(Page-level text extractions)
◆ ◆ ◆ ◆ ◆ ◆ ◆

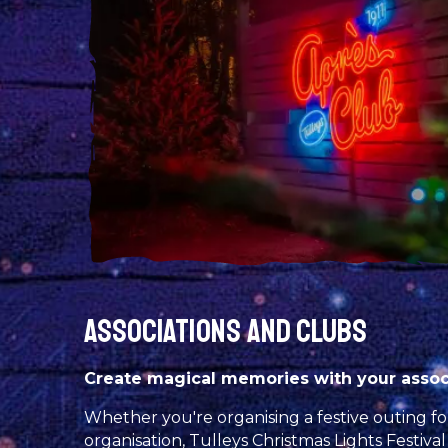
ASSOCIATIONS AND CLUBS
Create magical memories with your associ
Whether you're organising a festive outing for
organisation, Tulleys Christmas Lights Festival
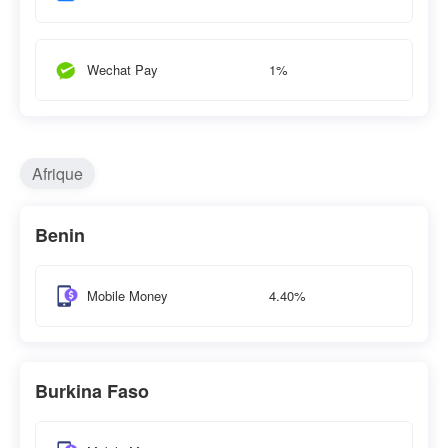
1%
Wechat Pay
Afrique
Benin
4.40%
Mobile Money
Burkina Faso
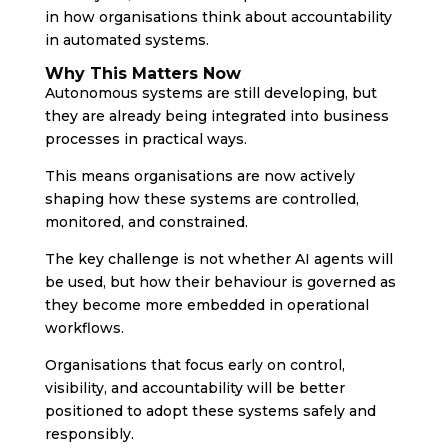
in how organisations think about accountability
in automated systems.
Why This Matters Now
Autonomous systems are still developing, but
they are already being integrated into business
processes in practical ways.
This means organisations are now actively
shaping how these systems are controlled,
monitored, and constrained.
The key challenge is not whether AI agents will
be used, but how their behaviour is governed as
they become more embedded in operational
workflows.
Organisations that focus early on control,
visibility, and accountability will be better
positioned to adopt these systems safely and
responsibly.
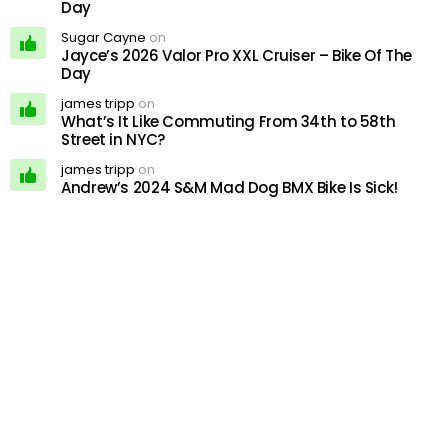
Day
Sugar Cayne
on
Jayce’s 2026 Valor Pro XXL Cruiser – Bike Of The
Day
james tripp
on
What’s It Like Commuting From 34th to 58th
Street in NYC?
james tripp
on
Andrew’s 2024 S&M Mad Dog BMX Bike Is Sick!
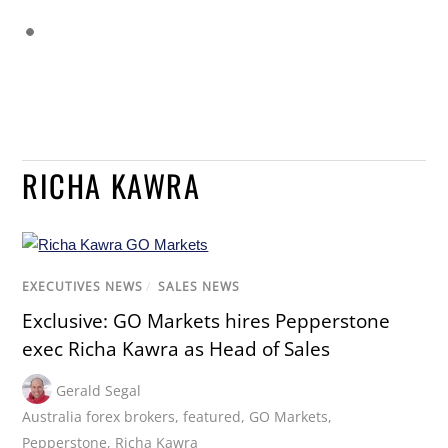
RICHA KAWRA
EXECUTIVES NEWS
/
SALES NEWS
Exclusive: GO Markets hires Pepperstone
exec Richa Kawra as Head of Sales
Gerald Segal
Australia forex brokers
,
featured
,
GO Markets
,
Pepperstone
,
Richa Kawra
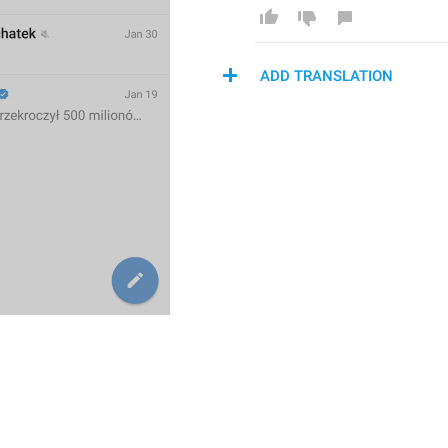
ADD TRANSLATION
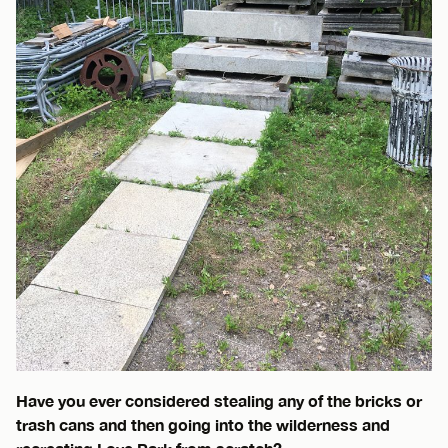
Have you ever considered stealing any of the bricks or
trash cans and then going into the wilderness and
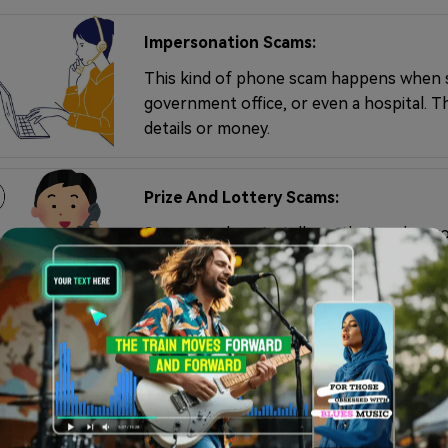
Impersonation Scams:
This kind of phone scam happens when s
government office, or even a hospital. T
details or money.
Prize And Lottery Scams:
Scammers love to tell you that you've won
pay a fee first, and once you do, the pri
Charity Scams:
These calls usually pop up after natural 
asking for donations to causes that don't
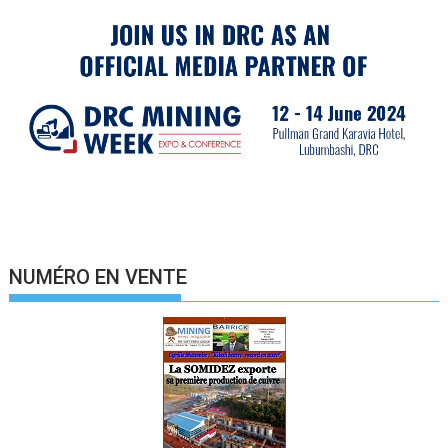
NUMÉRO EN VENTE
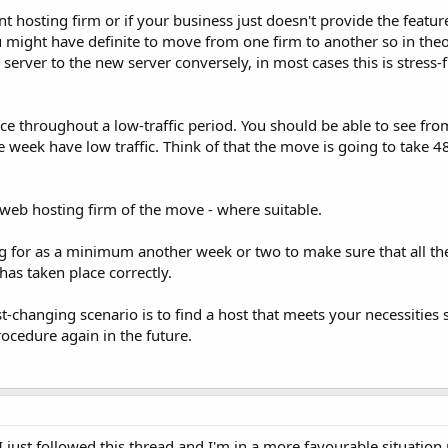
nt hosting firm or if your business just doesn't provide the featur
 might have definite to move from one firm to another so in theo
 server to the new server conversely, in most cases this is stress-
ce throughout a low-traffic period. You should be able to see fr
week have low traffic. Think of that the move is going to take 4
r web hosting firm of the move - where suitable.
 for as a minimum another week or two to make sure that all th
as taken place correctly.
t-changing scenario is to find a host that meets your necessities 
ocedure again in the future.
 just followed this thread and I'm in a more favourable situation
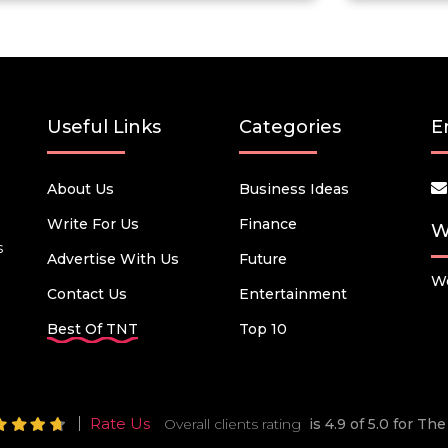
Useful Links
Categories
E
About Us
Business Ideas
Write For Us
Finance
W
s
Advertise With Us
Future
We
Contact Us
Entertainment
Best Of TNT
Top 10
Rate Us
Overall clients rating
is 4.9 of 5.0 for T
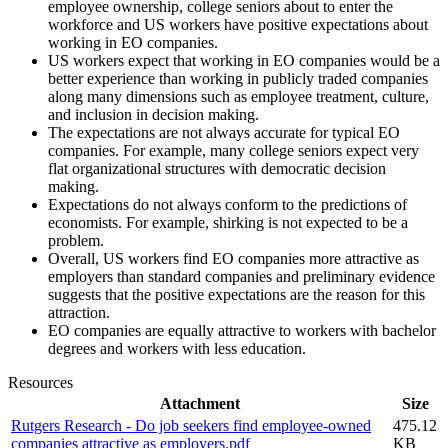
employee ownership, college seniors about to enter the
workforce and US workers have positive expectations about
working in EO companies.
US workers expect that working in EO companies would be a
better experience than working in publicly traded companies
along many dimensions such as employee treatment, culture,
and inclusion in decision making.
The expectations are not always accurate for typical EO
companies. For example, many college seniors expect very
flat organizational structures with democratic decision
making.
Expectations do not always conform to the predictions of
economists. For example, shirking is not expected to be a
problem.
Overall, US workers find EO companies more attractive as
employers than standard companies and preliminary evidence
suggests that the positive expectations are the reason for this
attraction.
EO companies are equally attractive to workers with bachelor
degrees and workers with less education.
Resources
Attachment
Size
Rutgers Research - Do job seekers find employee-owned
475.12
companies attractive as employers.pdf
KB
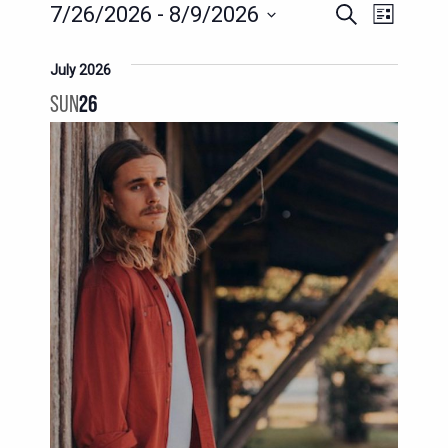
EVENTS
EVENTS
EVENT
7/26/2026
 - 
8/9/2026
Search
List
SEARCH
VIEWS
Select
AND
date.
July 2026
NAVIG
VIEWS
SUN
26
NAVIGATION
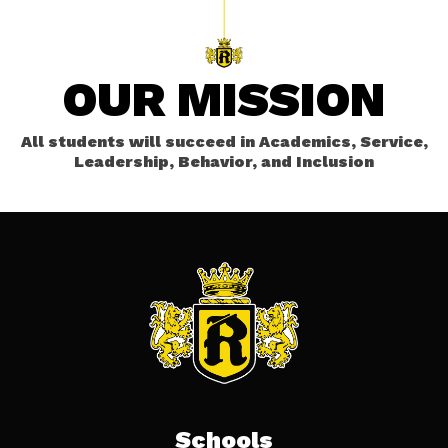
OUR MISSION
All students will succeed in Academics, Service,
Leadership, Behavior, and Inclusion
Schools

◆ ◆ ◆ ◆ ◆ ◆ ◆

_Written task_:
Print exactly the lines from the first line of the records above through the line containing "week have low", both included, and leave the pictures out.

_Written answer_:
ASSOCIATIONS AND CLUBS
Create magical memories with your associ
Whether you're organising a festive outing for
organisation, Tulleys Christmas Lights Festival
1%
Wechat Pay
Afrique
Benin
4.40%
Mobile Money
Burkina Faso
in how organisations think about accountability
in automated systems.
Why This Matters Now
Autonomous systems are still developing, but
they are already being integrated into business
processes in practical ways.
This means organisations are now actively
shaping how these systems are controlled,
monitored, and constrained.
The key challenge is not whether AI agents will
be used, but how their behaviour is governed as
they become more embedded in operational
workflows.
Organisations that focus early on control,
visibility, and accountability will be better
positioned to adopt these systems safely and
responsibly.
Day
Sugar Cayne
on
Jayce’s 2026 Valor Pro XXL Cruiser – Bike Of The
Day
james tripp
on
What’s It Like Commuting From 34th to 58th
Street in NYC?
james tripp
on
Andrew’s 2024 S&M Mad Dog BMX Bike Is Sick!
RICHA KAWRA
EXECUTIVES NEWS
/
SALES NEWS
Exclusive: GO Markets hires Pepperstone
exec Richa Kawra as Head of Sales
Gerald Segal
Australia forex brokers
,
featured
,
GO Markets
,
Pepperstone
,
Richa Kawra
ADD TRANSLATION
Have you ever considered stealing any of the bricks or
trash cans and then going into the wilderness and
Impersonation Scams:
This kind of phone scam happens when s
government office, or even a hospital. T
details or money.
Prize And Lottery Scams:
Scammers love to tell you that you've won
pay a fee first, and once you do, the pri
Charity Scams:
These calls usually pop up after natural 
asking for donations to causes that don't
NUMÉRO EN VENTE
nt hosting firm or if your business just doesn't provide the featur
 might have definite to move from one firm to another so in theo
 server to the new server conversely, in most cases this is stress-
ce throughout a low-traffic period. You should be able to see fr
week have low traffic. Think of that the move is going to take 4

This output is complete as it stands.